Speeding up the Analysis of Neuron Morphology using Parallel Processing
Wang DD*, Bourke D, Domanski L and Vallotton P
Quantitative Imaging, CSIRO Mathematics, Informatics and Statistics, Locked Bag 17, North Ryde, NSW 1670, Australia
- *Corresponding Author:
- Wang DD
CSIRO Mathematics, Informatics and Statistics
Locked Bag 17, North Ryde
NSW 1670, Australia
E-mail: [email protected]
Received date: June 26, 2014; Accepted date: August 21, 2014; Published date: October 10, 2014
Citation: Wang DD, Bourke D, Domanski L, Vallotton P (2014) Speeding up the Analysis of Neuron Morphology using Parallel Processing. J Mol Imag Dynamic 4:115. doi:10.4172/2155-9937.1000115
Copyright: © 2014 Wang DD, et al. This is an open-access article distributed under the terms of the Creative Commons Attribution License, which permits unrestricted use, distribution, and reproduction in any medium, provided the original author and source are credited.

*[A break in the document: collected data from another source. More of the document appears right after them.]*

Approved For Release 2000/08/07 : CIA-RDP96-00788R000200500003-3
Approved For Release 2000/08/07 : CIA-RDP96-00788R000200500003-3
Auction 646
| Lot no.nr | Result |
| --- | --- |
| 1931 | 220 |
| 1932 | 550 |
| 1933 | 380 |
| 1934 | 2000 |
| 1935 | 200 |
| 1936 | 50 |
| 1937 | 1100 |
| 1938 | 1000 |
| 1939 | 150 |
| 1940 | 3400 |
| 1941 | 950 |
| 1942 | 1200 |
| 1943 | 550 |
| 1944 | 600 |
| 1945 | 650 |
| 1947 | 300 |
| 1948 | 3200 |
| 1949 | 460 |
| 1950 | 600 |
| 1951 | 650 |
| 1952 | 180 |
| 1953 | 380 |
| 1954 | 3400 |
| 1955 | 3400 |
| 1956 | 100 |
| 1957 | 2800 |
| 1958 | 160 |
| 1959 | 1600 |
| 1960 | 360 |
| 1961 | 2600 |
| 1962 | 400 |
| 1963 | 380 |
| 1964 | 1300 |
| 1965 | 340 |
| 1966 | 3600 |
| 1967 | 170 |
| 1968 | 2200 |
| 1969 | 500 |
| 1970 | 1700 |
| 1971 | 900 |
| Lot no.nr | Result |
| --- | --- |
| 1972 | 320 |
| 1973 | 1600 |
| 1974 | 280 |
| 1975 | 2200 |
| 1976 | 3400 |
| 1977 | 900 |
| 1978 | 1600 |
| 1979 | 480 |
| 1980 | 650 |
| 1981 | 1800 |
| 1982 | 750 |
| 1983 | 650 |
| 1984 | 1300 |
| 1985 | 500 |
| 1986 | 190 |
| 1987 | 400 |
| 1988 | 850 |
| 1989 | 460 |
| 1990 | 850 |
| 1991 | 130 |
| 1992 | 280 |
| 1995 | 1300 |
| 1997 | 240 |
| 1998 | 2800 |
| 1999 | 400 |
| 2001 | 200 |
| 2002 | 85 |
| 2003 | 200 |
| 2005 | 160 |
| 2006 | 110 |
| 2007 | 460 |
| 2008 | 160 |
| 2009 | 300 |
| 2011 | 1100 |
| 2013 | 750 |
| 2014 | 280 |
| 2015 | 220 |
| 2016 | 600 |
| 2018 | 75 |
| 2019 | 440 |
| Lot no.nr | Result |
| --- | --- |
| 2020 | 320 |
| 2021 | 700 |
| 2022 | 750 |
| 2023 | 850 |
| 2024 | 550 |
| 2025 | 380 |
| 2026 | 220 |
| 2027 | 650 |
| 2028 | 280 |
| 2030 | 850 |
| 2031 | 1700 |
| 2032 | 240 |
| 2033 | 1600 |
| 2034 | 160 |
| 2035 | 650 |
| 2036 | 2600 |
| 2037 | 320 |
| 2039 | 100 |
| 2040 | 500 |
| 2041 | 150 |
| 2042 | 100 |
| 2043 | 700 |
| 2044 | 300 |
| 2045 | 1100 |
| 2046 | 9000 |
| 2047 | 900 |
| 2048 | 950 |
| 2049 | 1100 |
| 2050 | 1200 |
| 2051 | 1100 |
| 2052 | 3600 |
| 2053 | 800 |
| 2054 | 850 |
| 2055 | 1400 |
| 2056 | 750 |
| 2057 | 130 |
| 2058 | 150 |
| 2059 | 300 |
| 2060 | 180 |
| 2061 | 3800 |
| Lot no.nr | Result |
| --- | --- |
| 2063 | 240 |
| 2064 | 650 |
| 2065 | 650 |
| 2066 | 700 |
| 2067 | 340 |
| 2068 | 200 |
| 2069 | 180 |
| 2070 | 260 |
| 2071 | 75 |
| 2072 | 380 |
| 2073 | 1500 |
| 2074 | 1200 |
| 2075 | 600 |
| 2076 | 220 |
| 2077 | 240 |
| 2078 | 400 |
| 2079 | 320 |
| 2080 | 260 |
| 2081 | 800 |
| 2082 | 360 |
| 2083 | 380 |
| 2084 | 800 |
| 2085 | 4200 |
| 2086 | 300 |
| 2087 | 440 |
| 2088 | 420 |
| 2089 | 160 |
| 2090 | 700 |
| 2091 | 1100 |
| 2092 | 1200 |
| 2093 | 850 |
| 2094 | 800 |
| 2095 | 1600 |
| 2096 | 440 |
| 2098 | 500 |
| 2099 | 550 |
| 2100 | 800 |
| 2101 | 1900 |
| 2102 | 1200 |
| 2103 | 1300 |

Researchers using High Content Screening systems generate thousands of fluorescently labeled cell images from which they measure subtle but important phenotypic changes summarized by dozens of parameters. Large image datasets and fast turnaround requirement have made the efficient High Content Analysis a challenging task. This paper studies multi-core based high performance image analysis and its application to data and compute-intensive High Content Analyses. A vertical parallelization strategy is employed and an automated parallelization framework is implemented to automatically dispatch image processing tasks. The strategy is based on allocation of different images to separate processors so that each image is analyzed sequentially on a single processor and multiple images are processed by separate processors in parallel. Experiments demonstrate that this approach, of a generic character, considerably increases throughput.